WHAT YOU ARE ASKED TO DO
Extract every line of the items below that contains the word "against". Case counts, so only matches with identical capitalization qualify.

RECORDS TO PROCESS
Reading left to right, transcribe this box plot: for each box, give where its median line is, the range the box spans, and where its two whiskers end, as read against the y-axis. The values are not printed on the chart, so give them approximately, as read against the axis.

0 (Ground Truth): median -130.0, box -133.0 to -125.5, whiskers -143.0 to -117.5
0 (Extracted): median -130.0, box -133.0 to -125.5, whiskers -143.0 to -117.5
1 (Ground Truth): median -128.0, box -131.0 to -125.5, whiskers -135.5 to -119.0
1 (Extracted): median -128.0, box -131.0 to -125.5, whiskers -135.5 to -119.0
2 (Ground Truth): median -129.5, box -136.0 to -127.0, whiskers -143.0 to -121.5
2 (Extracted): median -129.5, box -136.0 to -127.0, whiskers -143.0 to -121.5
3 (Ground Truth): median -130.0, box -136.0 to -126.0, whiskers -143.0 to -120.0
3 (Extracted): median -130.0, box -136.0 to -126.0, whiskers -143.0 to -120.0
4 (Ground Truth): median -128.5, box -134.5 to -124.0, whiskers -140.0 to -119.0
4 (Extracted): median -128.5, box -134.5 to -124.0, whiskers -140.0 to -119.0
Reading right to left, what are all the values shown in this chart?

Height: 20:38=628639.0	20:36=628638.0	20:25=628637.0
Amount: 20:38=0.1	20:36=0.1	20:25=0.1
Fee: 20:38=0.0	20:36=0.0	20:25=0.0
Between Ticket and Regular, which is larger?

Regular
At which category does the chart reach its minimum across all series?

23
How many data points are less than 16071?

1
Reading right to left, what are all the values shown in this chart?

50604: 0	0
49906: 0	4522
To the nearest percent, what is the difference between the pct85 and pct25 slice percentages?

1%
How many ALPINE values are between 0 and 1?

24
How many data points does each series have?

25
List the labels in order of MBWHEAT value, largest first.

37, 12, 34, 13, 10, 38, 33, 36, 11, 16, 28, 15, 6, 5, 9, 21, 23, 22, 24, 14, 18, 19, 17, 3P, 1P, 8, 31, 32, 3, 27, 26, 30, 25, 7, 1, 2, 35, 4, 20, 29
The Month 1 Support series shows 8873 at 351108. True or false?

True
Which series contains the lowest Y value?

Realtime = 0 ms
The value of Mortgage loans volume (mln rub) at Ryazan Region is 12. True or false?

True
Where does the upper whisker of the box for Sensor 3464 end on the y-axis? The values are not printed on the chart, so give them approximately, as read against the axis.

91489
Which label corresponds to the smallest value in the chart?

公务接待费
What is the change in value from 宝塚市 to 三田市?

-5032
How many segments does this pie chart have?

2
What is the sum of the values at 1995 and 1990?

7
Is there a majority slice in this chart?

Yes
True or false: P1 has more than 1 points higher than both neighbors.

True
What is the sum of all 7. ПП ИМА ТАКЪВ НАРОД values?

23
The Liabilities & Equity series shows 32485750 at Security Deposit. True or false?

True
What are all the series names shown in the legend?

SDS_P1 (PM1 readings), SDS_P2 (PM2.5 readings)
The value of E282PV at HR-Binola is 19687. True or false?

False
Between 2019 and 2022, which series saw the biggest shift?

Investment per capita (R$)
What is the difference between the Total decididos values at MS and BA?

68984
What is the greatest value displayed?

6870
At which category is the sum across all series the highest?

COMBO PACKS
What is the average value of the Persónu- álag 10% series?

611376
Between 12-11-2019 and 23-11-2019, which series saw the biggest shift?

EXERCISE SOLUTION
Reading left to right, transcribe this box plot: for each box, give where its median line is, the range the box spans, and where its two whiskers end, as read against the y-axis. The values are not printed on the chart, so give them approximately, as read against the axis.
Where does the upper whisker of the box for Sensor 3464 end on the y-axis? The values are not printed on the chart, so give them approximately, as read against the axis.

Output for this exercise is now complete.